0
votes

I am trying to load data from parquet file in AWS S3 into snowflake table. But getting the below error. Could you please help.

SQL compilation error: PARQUET file format can produce one and only one column of type variant or object or array. Use CSV file format if you want to load more than one column.

Parquet file schema

 |-- uuid: string (nullable = true)
 |-- event_timestamp: timestamp (nullable = true)
 |-- params: array (nullable = true)
 |    |-- element: struct (containsNull = true)
 |    |    |-- id: string (nullable = true)
 |    |    |-- name: string (nullable = true)
 |    |    |-- type: string (nullable = true)
 |    |    |-- value: string (nullable = true)

Here is the sample data. uuid,event_timestamp,params 3f230ea5-dd52-4cf9-bdde-b79201eb1001,2020-05-10 17:06:21.524,[{id=501, type=custom, name=filtering, value=true}, {id=502, type=custom, name=select, value=false}]

snowflake table

create or replace table temp_log (
      uuid string, 
      event_timestamp timestamp, 
      params array);

I am using the below copy command to load data

 copy into temp_log
 from '<<s3 path>>'
 pattern = '*.parquet'
 storage_integration = <<integration object>
 file_format = (
     type = parquet
     compression = snappy
 )
 ;
2

2 Answers

0
votes

This documentation explains how to load parquet data into multiple columns: Loading Parquet

UPDATE

I'm not sure if the comment below is a response to my answer and, if it is, what the relevance of it is? Did you read the document and, if you did, what part of it do you still have questions about?
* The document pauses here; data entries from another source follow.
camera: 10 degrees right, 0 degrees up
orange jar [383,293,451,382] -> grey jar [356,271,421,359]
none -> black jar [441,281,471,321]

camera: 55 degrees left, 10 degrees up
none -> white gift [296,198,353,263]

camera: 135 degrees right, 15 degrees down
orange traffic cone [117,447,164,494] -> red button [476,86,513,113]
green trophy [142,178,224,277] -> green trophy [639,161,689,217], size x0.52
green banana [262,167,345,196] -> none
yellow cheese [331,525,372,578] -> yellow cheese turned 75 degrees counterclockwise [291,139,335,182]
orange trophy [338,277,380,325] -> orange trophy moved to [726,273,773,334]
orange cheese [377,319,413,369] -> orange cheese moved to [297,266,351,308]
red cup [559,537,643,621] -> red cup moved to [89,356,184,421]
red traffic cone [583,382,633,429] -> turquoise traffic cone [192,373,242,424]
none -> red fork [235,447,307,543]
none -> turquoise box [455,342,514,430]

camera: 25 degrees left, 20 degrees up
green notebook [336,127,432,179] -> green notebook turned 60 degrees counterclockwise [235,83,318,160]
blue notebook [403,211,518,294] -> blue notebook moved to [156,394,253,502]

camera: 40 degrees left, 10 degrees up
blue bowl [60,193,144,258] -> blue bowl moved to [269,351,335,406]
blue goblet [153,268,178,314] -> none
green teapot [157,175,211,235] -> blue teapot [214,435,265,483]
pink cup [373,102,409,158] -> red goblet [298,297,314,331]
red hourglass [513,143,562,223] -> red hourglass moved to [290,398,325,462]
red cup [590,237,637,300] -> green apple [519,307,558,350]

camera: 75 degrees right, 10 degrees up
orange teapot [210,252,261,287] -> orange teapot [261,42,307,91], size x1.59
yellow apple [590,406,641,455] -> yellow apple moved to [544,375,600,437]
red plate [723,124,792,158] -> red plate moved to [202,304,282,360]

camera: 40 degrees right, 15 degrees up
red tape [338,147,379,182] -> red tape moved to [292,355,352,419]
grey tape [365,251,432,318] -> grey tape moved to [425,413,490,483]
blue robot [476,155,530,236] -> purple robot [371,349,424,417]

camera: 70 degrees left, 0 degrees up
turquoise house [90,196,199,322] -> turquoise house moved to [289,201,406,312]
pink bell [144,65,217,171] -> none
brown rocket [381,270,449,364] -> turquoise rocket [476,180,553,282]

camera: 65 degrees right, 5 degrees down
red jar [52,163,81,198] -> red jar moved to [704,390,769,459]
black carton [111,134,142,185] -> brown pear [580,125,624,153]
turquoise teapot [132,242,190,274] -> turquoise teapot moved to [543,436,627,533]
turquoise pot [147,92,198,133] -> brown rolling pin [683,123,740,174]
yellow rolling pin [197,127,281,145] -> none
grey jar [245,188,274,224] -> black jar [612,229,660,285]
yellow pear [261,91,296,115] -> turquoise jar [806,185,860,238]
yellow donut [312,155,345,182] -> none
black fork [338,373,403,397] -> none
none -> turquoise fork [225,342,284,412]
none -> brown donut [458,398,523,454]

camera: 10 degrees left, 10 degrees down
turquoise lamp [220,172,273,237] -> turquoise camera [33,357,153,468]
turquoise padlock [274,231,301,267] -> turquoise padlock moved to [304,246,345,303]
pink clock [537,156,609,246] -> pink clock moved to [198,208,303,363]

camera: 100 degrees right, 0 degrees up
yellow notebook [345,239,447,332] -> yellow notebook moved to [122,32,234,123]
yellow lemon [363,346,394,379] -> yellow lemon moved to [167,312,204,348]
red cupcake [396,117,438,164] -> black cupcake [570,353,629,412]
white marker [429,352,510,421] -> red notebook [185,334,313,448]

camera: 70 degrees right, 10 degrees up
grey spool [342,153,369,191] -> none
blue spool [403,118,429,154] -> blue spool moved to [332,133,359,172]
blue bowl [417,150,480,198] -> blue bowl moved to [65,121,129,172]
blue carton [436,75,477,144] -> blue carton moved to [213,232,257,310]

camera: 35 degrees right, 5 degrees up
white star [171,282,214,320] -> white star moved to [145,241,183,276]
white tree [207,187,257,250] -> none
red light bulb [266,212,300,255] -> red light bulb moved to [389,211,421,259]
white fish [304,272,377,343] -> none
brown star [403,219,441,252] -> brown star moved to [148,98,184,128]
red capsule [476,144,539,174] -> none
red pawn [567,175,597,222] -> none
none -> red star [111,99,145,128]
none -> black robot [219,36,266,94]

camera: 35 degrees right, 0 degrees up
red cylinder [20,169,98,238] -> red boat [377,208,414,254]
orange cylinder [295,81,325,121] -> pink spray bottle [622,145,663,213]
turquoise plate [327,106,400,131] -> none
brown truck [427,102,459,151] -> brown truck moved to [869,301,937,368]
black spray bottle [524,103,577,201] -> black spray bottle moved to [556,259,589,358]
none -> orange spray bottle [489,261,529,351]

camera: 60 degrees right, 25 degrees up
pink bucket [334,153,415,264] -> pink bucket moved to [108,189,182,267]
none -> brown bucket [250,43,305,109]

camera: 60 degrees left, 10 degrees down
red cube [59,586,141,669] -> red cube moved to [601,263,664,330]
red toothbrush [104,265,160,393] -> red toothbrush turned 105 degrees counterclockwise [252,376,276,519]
You need to have your data in a stage (presumably an external stage in your case), or possibly in an external table, and then load from that into your table using "COPY INTO table FROM (SELECT..." with the $1:.. notation allowing you to select the appropriate elements from you parquet structure.

From the documentation:

/* Load the Parquet data into the relational table.                                                           */
/*                                                                                                            */
/* A SELECT query in the COPY statement identifies a numbered set of columns in the data files you are        */
/* loading from. Note that all Parquet data is stored in a single column ($1).                                */
/*                                                                                                            */
/* Cast element values to the target column data type.                                                        */

copy into cities
  from (select
  $1:continent::varchar,
  $1:country:name::varchar,
  $1:country:city.bag::variant
  from @sf_tut_stage/cities.parquet);
0
votes

This issue was resolved after creating table as below

create or replace table temp_log (

     logcontent VARIANT);